* [DESCRIPTION OF THE TASK]
Of all the lines in the records below, copy only those that contain the string "while".

* [RECORDS FOR THE TASK]
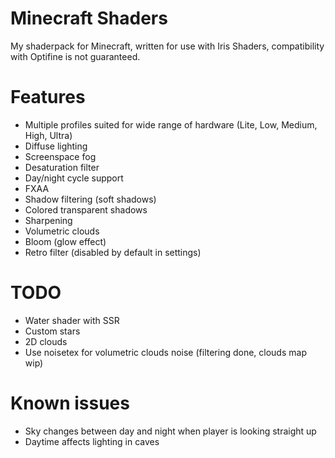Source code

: # Minecraft Shaders
My shaderpack for Minecraft, written for use with Iris Shaders, compatibility with Optifine is not guaranteed.

# Features
* Multiple profiles suited for wide range of hardware (Lite, Low, Medium, High, Ultra)
* Diffuse lighting
* Screenspace fog
* Desaturation filter
* Day/night cycle support
* FXAA
* Shadow filtering (soft shadows)
* Colored transparent shadows
* Sharpening
* Volumetric clouds
* Bloom (glow effect)
* Retro filter (disabled by default in settings)

# TODO
* Water shader with SSR
* Custom stars
* 2D clouds
* Use noisetex for volumetric clouds noise (filtering done, clouds map wip)

# Known issues
* Sky changes between day and night when player is looking straight up
* Daytime affects lighting in caves
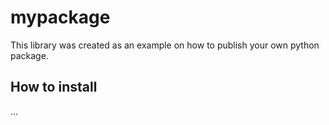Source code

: # mypackage

This library was created as an example on how to publish your own python package.

## How to install
...
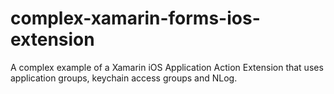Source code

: # complex-xamarin-forms-ios-extension
A complex example of a Xamarin iOS Application Action Extension that uses application groups, keychain access groups and NLog.
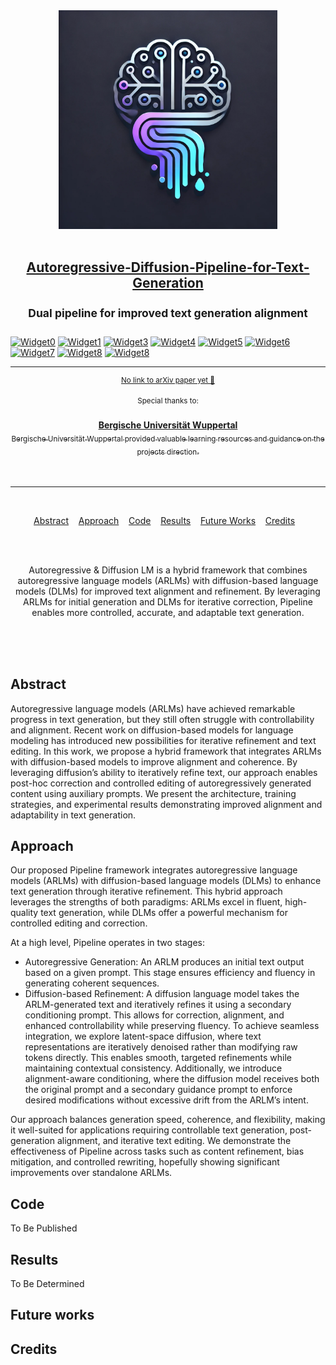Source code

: <div align="center">
	<img width="350" height="350" src="images/Logo.webp" alt="Project_Logo">
	<br>
	<br>
	<div>
		<h2>
			<a href="#">Autoregressive-Diffusion-Pipeline-for-Text-Generation</a>
			<br><br>
			<sup>Dual pipeline for improved text generation alignment</sup>
		</h2>
	</div>
</div>  

[![Widget0](https://img.shields.io/badge/contributers-just_me-blue)](#)
[![Widget1](https://img.shields.io/badge/lead_developer-me-blue)](#)
[![Widget3](https://img.shields.io/badge/version-0.1-blue)](#)
[![Widget4](https://img.shields.io/badge/project_status-Active-blue)](#)
[![Widget5](https://img.shields.io/badge/last_update-March_2025-blue)](#)
[![Widget6](https://img.shields.io/badge/languages_used-Python-green)](#)
[![Widget7](https://img.shields.io/badge/lines_of_code-0-green)](#)
[![Widget8](https://img.shields.io/badge/build_size-0_kb-green)](#)
[![Widget8](https://img.shields.io/badge/GitHub_Stars-⭐_1-gray)](#)

<div align="center">	
	<hr>
	<p>
		<p>
			<sup>
				<a href="#">No link to arXiv paper yet 📖</a>
			</sup>
		</p>
		<sup>Special thanks to:</sup>
		<br>
		<br>
		<a href="https://www.uni-wuppertal.de/de/">
			<b>Bergische Universität Wuppertal</b>
			<div>
				<sub>Bergische Universität Wuppertal provided valuable learning resources and guidance on the projects direction.</sub>
			</div>
		</a>
    
	
</div>
<br>
<br>
<hr>
<br>
<p align="center">
	<a href="#abstract">Abstract</a>&nbsp;&nbsp;&nbsp;
	<a href="#approach">Approach</a>&nbsp;&nbsp;&nbsp;
	<a href="#code">Code</a>&nbsp;&nbsp;&nbsp;
	<a href="#results">Results</a>&nbsp;&nbsp;&nbsp;
	<a href="#future-works">Future Works</a>&nbsp;&nbsp;&nbsp;
	<a href="#credits">Credits</a>&nbsp;&nbsp;&nbsp;
</p>
<br>
<br>
<p align="center">
	Autoregressive & Diffusion LM is a hybrid framework that combines autoregressive language models (ARLMs) with diffusion-based language models (DLMs) for improved text alignment and refinement. By leveraging ARLMs for initial generation and DLMs for iterative correction, Pipeline enables more controlled, accurate, and adaptable text generation.
</p>
<br>
<br>
<br>

## Abstract
<a id="abstract"></a>

Autoregressive language models (ARLMs) have achieved remarkable progress in text generation, but they still often struggle with controllability and alignment. Recent work on diffusion-based models for language modeling has introduced new possibilities for iterative refinement and text editing. In this work, we propose a hybrid framework that integrates ARLMs with diffusion-based models to improve alignment and coherence. By leveraging diffusion’s ability to iteratively refine text, our approach enables post-hoc correction and controlled editing of autoregressively generated content using auxiliary prompts. We present the architecture, training strategies, and experimental results demonstrating improved alignment and adaptability in text generation.

## Approach
<a id="approach"></a>

Our proposed Pipeline framework integrates autoregressive language models (ARLMs) with diffusion-based language models (DLMs) to enhance text generation through iterative refinement. This hybrid approach leverages the strengths of both paradigms: ARLMs excel in fluent, high-quality text generation, while DLMs offer a powerful mechanism for controlled editing and correction.

At a high level, Pipeline operates in two stages:

- Autoregressive Generation: An ARLM produces an initial text output based on a given prompt. This stage ensures efficiency and fluency in generating coherent sequences.
- Diffusion-based Refinement: A diffusion language model takes the ARLM-generated text and iteratively refines it using a secondary conditioning prompt. This allows for correction, alignment, and enhanced controllability while preserving fluency.
To achieve seamless integration, we explore latent-space diffusion, where text representations are iteratively denoised rather than modifying raw tokens directly. This enables smooth, targeted refinements while maintaining contextual consistency. Additionally, we introduce alignment-aware conditioning, where the diffusion model receives both the original prompt and a secondary guidance prompt to enforce desired modifications without excessive drift from the ARLM’s intent.

Our approach balances generation speed, coherence, and flexibility, making it well-suited for applications requiring controllable text generation, post-generation alignment, and iterative text editing. We demonstrate the effectiveness of Pipeline across tasks such as content refinement, bias mitigation, and controlled rewriting, hopefully showing significant improvements over standalone ARLMs.


## Code
<a id="code"></a>

To Be Published

  
## Results
<a id="results"></a>

To Be Determined


## Future works
<a id="future-works"></a>

## Credits
<a id="credits"></a>
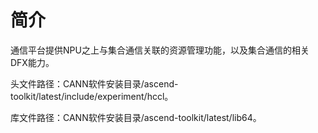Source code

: # 简介<a name="ZH-CN_TOPIC_0000001928750182"></a>

通信平台提供NPU之上与集合通信关联的资源管理功能，以及集合通信的相关DFX能力。

头文件路径：CANN软件安装目录/ascend-toolkit/latest/include/experiment/hccl。

库文件路径：CANN软件安装目录/ascend-toolkit/latest/lib64。


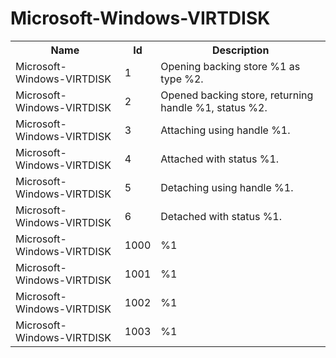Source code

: # Microsoft-Windows-VIRTDISK

<table>
<colgroup><col/><col/><col/></colgroup>
<tr><th>Name</th><th>Id</th><th>Description</th></tr>
<tr><td>Microsoft-Windows-VIRTDISK</td><td>1</td><td>Opening backing store %1 as type %2.</td></tr>
<tr><td>Microsoft-Windows-VIRTDISK</td><td>2</td><td>Opened backing store, returning handle %1, status %2.</td></tr>
<tr><td>Microsoft-Windows-VIRTDISK</td><td>3</td><td>Attaching using handle %1.</td></tr>
<tr><td>Microsoft-Windows-VIRTDISK</td><td>4</td><td>Attached with status %1.</td></tr>
<tr><td>Microsoft-Windows-VIRTDISK</td><td>5</td><td>Detaching using handle %1.</td></tr>
<tr><td>Microsoft-Windows-VIRTDISK</td><td>6</td><td>Detached with status %1.</td></tr>
<tr><td>Microsoft-Windows-VIRTDISK</td><td>1000</td><td>%1</td></tr>
<tr><td>Microsoft-Windows-VIRTDISK</td><td>1001</td><td>%1</td></tr>
<tr><td>Microsoft-Windows-VIRTDISK</td><td>1002</td><td>%1</td></tr>
<tr><td>Microsoft-Windows-VIRTDISK</td><td>1003</td><td>%1</td></tr>
</table>

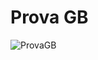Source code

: # Prova GB

![ProvaGB](https://github.com/glorenzatto/AtividadesCG/assets/120614632/f4d0cc7b-6195-4d47-9ed3-a32b3f0ebd55)
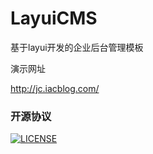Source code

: # LayuiCMS
基于layui开发的企业后台管理模板



演示网址  


http://jc.iacblog.com/


### 开源协议
[![LICENSE](https://img.shields.io/badge/license-NPL%20(The%20996%20Prohibited%20License)-blue.svg)](https://github.com/996icu/996.ICU/blob/master/LICENSE)

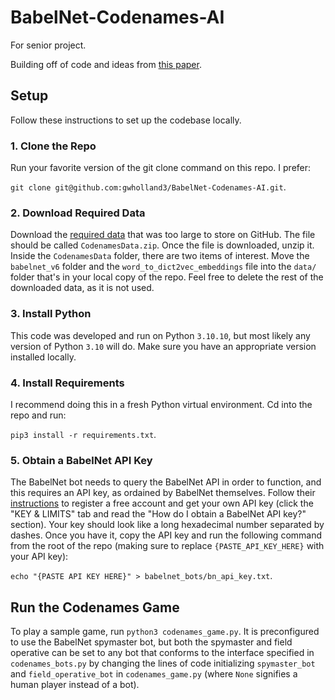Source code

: # BabelNet-Codenames-AI
For senior project.

Building off of code and ideas from [this paper](https://www.jair.org/index.php/jair/article/view/12665).

## Setup

Follow these instructions to set up the codebase locally.

### 1. Clone the Repo
Run your favorite version of the git clone command on this repo. I prefer:

`git clone git@github.com:gwholland3/BabelNet-Codenames-AI.git`.

### 2. Download Required Data
Download the [required data](https://drive.google.com/file/d/1F70CtbsoPPPDnV-ZAUq0i0Rrvtv6taoV/view?usp=sharing) that was too large to store on GitHub. The file should be called `CodenamesData.zip`. Once the file is downloaded, unzip it. Inside the `CodenamesData` folder, there are two items of interest. Move the `babelnet_v6` folder and the `word_to_dict2vec_embeddings` file into the `data/` folder that's in your local copy of the repo. Feel free to delete the rest of the downloaded data, as it is not used.

### 3. Install Python
This code was developed and run on Python `3.10.10`, but most likely any version of Python `3.10` will do. Make sure you have an appropriate version installed locally.

### 4. Install Requirements
I recommend doing this in a fresh Python virtual environment. Cd into the repo and run:

`pip3 install -r requirements.txt`.

### 5. Obtain a BabelNet API Key
The BabelNet bot needs to query the BabelNet API in order to function, and this requires an API key, as ordained by BabelNet themselves. Follow their [instructions](https://babelnet.org/guide) to register a free account and get your own API key (click the "KEY & LIMITS" tab and read the "How do I obtain a BabelNet API key?" section). Your key should look like a long hexadecimal number separated by dashes. Once you have it, copy the API key and run the following command from the root of the repo (making sure to replace `{PASTE_API_KEY_HERE}` with your API key):

`echo "{PASTE API KEY HERE}" > babelnet_bots/bn_api_key.txt`.

## Run the Codenames Game
To play a sample game, run `python3 codenames_game.py`. It is preconfigured to use the BabelNet spymaster bot, but both the spymaster and field operative can be set to any bot that conforms to the interface specified in `codenames_bots.py` by changing the lines of code initializing `spymaster_bot` and `field_operative_bot` in `codenames_game.py` (where `None` signifies a human player instead of a bot).
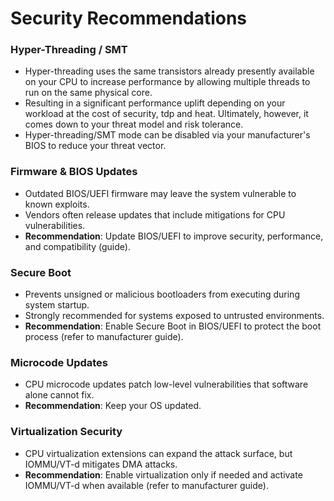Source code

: # Security Recommendations

### Hyper-Threading / SMT 
  - Hyper-threading uses the same transistors already presently available on your CPU to increase performance by allowing multiple threads to run on the same physical core.
  - Resulting in a significant performance uplift depending on your workload at the cost of security, tdp and heat. Ultimately, however, it comes down to your threat model and risk tolerance.
  - Hyper-threading/SMT mode can be disabled via your manufacturer's BIOS to reduce your threat vector.

### Firmware & BIOS Updates
- Outdated BIOS/UEFI firmware may leave the system vulnerable to known exploits.  
- Vendors often release updates that include mitigations for CPU vulnerabilities.  
- **Recommendation**: Update BIOS/UEFI to improve security, performance, and compatibility (guide).

### Secure Boot
- Prevents unsigned or malicious bootloaders from executing during system startup.  
- Strongly recommended for systems exposed to untrusted environments.  
- **Recommendation**: Enable Secure Boot in BIOS/UEFI to protect the boot process (refer to manufacturer guide).

### Microcode Updates
- CPU microcode updates patch low-level vulnerabilities that software alone cannot fix.  
- **Recommendation**: Keep your OS updated.

### Virtualization Security
- CPU virtualization extensions can expand the attack surface, but IOMMU/VT-d mitigates DMA attacks.  
- **Recommendation**: Enable virtualization only if needed and activate IOMMU/VT-d when available (refer to manufacturer guide).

* [EXERCISE RESULT]
Our proposed Pipeline framework integrates autoregressive language models (ARLMs) with diffusion-based language models (DLMs) to enhance text generation through iterative refinement. This hybrid approach leverages the strengths of both paradigms: ARLMs excel in fluent, high-quality text generation, while DLMs offer a powerful mechanism for controlled editing and correction.
- Diffusion-based Refinement: A diffusion language model takes the ARLM-generated text and iteratively refines it using a secondary conditioning prompt. This allows for correction, alignment, and enhanced controllability while preserving fluency.
To achieve seamless integration, we explore latent-space diffusion, where text representations are iteratively denoised rather than modifying raw tokens directly. This enables smooth, targeted refinements while maintaining contextual consistency. Additionally, we introduce alignment-aware conditioning, where the diffusion model receives both the original prompt and a secondary guidance prompt to enforce desired modifications without excessive drift from the ARLM’s intent.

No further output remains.